Creyó que sus poemas abrirían entrañas, despertarían conciencias; pero no sirvieron ni para dar de comer al perro. Y mira ahora el poeta los ojos tristes e inteligentes del animal. El perro no necesita hablar para hacerse entender, para decir a su compungido amo, (que acaba de perder a su madre), la pena que siente. Si el perro hablara, tal vez el escritor no lograría saber lo que dice.
Hubo un tiempo en que el poeta pensó que con tan sólo escribir la palabra “madre”, se abriría ante él todo un océano lleno de peces de colores. ¡Ay, letras, efímeras como las flores, como las nubes! Desaparecéis, os evaporáis. ¡Ay, textual futilidad poética!
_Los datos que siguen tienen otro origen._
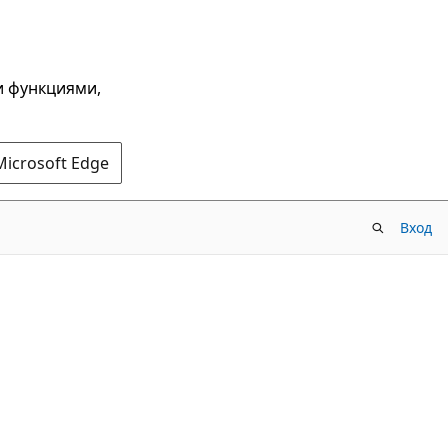
и функциями,
Microsoft Edge
Вход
Puede que sus endecasílabos, liras y romances fueran deleitantes, hermosos, pero nunca olieron como el laurel ni la hierba buena. El viento se los llevaba, los reducía a papel mojado sobre la playa de los ahogados. Mil sonetos no bastan para levantar la más tenue de las brisas al atardecer de un grácil beso.
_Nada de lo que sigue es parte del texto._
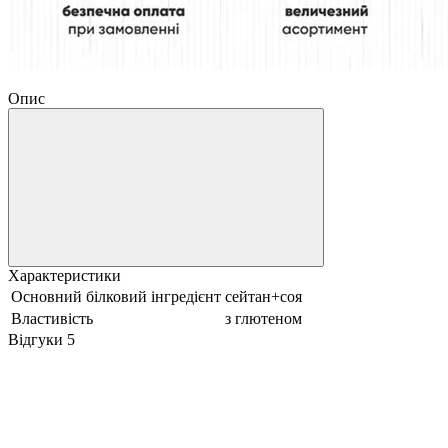
Опис
Характеристики
Основний білковий інгредієнт
сейтан+соя
Властивість
з глютеном
Відгуки
5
Por fin, tras la desaparición de su madre, el poeta comprendió que el árbol de sus poemas que con tanto esfuerzo y esmero cultivó durante su vida, jamás se la devolvería viva. Llamó, escribió su nombre de mil manera, escogió las palabras más amorosas y bellas, ... pero no sirvió de nada.
El árbol de los poemas también murió sin decir palabra.